On termination of the Master Agreement for any reason or expiration of its term, the Provider will return or sanitize or, if directed in writing by the Customer, return and destroy, all or any Personal Information related to this agreement in its possession or control, except for Personal Information that it must retain for legal or business purposes. The Provider may only use this retained Personal Information for the required retention reason or purposes.
Upon the Customer's written request, once per year, the Provider will make relevant audit reports available to the Customer for review: the Provider's latest Service Organization Controls (SOC) Type 1 and SOC Type 2 audit reports and reports relating to its ISO/IEC 27001 certification. The Customer will treat such audit reports as the Provider's Confidential Information as defined in the Master Agreement.
The Customer warrants and represents that the Provider's expected use of the Personal Information for the Business Purposes and as instructed by the Customer will comply with all Privacy and Data Protection Requirements.

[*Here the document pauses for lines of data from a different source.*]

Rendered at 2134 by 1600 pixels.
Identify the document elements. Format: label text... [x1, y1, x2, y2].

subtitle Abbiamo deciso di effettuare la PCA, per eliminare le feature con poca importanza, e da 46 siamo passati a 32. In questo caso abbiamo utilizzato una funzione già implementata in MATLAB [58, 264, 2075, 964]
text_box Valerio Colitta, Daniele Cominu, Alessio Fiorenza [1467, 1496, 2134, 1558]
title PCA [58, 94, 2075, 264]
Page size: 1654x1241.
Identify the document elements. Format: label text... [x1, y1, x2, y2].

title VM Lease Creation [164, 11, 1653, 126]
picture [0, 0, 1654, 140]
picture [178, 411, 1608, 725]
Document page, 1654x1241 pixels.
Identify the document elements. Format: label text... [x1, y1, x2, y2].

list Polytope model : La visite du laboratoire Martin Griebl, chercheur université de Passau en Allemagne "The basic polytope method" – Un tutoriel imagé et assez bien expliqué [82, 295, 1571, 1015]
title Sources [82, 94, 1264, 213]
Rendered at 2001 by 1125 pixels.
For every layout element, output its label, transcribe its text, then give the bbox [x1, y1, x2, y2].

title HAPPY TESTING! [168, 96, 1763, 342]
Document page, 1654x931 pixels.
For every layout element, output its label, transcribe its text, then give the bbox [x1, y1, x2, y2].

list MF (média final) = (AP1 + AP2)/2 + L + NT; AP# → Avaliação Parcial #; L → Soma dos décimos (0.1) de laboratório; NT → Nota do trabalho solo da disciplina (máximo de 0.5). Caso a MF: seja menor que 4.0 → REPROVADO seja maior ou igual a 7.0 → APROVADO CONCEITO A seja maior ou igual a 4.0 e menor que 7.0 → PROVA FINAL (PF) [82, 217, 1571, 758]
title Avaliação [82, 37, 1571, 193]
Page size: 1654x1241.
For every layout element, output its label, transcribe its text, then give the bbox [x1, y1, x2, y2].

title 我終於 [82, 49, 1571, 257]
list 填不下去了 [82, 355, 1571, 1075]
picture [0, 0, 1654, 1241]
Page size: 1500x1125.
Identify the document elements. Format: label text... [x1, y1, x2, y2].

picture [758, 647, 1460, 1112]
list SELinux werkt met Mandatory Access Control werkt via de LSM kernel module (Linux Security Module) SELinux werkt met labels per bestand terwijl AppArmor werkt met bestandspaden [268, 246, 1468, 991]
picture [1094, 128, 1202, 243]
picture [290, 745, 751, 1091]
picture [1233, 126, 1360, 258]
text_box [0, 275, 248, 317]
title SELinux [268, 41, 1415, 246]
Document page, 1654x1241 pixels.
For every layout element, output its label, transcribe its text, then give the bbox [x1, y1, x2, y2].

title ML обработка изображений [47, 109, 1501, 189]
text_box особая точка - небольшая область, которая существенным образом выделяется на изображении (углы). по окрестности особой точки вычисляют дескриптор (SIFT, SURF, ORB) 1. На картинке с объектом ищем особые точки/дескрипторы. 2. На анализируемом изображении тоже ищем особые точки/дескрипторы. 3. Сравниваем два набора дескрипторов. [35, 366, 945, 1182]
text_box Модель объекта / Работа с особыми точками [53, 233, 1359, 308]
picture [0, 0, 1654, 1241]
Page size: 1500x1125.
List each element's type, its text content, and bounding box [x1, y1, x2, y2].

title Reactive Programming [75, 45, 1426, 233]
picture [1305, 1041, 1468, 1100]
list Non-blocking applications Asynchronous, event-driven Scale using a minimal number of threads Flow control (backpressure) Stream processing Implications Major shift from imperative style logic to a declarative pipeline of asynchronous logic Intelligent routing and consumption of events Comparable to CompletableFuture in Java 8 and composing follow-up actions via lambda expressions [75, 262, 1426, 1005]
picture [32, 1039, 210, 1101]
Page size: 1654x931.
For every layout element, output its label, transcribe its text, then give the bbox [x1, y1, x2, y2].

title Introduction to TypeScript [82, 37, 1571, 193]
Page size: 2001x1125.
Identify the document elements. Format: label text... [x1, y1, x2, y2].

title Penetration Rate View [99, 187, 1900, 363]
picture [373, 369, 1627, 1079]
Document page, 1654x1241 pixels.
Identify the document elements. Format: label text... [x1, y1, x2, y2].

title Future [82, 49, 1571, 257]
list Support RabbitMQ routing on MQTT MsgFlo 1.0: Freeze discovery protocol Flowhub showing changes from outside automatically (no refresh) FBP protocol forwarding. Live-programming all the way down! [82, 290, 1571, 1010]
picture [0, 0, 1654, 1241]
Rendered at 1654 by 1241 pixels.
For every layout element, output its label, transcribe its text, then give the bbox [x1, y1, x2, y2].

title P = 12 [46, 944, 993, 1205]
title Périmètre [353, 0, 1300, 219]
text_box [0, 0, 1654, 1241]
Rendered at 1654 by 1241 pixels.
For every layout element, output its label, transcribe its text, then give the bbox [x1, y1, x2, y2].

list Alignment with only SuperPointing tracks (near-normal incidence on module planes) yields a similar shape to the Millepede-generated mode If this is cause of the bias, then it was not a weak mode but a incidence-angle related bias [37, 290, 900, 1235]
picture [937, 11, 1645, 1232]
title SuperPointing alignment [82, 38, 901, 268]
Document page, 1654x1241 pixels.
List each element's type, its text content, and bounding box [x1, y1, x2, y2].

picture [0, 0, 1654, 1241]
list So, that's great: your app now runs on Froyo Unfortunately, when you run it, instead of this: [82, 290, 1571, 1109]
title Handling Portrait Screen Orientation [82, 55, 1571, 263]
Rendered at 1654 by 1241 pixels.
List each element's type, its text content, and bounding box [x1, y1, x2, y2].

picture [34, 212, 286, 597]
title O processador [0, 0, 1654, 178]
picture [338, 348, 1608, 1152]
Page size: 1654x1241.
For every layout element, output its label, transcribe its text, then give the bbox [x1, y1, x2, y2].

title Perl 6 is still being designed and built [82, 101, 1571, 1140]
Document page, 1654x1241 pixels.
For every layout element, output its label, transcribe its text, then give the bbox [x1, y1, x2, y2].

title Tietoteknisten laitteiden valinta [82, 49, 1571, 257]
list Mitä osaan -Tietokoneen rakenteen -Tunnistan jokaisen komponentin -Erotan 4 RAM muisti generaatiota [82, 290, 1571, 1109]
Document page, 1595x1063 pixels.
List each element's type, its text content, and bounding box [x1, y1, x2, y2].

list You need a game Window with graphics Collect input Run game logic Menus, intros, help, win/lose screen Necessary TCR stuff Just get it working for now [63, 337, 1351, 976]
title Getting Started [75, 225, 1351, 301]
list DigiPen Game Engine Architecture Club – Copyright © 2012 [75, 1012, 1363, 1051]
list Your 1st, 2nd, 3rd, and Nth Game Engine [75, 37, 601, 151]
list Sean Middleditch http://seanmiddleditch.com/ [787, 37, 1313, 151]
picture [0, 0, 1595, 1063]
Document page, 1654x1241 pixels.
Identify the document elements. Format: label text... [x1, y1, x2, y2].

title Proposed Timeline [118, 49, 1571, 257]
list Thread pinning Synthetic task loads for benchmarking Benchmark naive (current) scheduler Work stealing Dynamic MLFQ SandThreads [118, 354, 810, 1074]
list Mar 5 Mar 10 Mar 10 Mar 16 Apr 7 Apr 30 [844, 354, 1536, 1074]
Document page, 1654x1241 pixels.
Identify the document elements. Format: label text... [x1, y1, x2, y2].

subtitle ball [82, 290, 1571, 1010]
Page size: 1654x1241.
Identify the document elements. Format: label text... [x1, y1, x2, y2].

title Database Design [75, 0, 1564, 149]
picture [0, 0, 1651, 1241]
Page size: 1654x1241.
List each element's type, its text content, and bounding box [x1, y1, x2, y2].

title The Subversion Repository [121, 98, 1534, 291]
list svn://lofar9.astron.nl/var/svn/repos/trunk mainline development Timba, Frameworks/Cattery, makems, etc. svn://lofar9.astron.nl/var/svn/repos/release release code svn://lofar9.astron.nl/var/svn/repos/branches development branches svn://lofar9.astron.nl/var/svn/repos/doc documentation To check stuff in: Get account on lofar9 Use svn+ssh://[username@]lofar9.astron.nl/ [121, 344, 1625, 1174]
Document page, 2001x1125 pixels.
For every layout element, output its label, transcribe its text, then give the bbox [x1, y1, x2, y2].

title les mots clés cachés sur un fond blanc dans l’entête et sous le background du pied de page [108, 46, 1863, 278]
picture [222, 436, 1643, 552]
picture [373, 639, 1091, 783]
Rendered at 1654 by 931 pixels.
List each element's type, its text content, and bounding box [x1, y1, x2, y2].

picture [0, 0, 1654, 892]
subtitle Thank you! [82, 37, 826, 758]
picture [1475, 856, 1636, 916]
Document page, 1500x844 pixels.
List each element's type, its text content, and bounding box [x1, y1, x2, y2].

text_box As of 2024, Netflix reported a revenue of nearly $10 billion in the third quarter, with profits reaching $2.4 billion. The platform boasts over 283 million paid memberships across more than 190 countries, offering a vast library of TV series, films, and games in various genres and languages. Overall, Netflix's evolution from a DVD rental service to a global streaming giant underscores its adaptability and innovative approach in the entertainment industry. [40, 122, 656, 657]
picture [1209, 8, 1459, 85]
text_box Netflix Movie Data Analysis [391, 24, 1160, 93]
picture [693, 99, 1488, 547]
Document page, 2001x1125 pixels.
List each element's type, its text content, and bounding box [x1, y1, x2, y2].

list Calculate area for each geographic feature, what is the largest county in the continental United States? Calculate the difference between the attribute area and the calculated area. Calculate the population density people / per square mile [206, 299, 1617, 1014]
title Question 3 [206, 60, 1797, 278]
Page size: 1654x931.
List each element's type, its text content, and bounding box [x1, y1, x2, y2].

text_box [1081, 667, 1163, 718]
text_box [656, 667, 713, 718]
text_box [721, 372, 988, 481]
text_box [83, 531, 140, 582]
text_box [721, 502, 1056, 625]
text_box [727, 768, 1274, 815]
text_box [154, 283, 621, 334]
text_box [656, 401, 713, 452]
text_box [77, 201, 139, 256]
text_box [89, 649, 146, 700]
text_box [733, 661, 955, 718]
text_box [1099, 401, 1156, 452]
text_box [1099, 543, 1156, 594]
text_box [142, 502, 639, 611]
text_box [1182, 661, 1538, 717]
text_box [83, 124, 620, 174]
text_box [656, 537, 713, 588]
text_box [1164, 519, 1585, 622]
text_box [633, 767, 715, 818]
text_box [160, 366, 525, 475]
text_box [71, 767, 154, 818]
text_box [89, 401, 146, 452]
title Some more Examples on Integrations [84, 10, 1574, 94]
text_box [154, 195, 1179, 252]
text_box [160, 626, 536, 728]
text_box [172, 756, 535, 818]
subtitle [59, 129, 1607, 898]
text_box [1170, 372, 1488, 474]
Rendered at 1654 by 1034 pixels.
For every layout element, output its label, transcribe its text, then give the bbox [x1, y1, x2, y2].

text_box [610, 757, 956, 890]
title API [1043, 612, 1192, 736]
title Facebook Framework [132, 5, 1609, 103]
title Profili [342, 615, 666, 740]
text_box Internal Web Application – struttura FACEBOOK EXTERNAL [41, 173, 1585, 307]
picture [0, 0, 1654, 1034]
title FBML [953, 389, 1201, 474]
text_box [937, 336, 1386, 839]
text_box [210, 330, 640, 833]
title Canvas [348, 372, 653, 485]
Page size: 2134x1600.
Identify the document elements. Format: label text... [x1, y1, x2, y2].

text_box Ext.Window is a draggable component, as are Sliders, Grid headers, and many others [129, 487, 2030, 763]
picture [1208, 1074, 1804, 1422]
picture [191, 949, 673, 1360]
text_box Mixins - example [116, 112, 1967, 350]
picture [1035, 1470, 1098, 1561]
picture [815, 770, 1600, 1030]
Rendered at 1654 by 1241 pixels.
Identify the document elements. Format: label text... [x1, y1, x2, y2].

Business Purposes: The provision of the Services, including installation, configuration, hosting, maintenance, support, and implementation assistance under the Master Agreement and Order Form. Processing is necessary to provide access to Provider's software and related services for Customer's internal business purposes.
Personal Information Categories: To the extent the following constitutes Personal Information under applicable Privacy and Data Protection Requirements:
Data Subject Types: Customer's employees, contractors, and internal personnel authorized to use the Services ("Authorized Users").
Processing Duration: For the Term of the Master Agreement and any applicable Order Forms, including any renewal periods, and for a reasonable period thereafter to comply with post-termination obligations (e.g., data return or deletion or legal requirements).
Subcontractors: Provider may use subcontractors for hosting, support, and related services, subject to the terms of the Master Agreement and this DPA.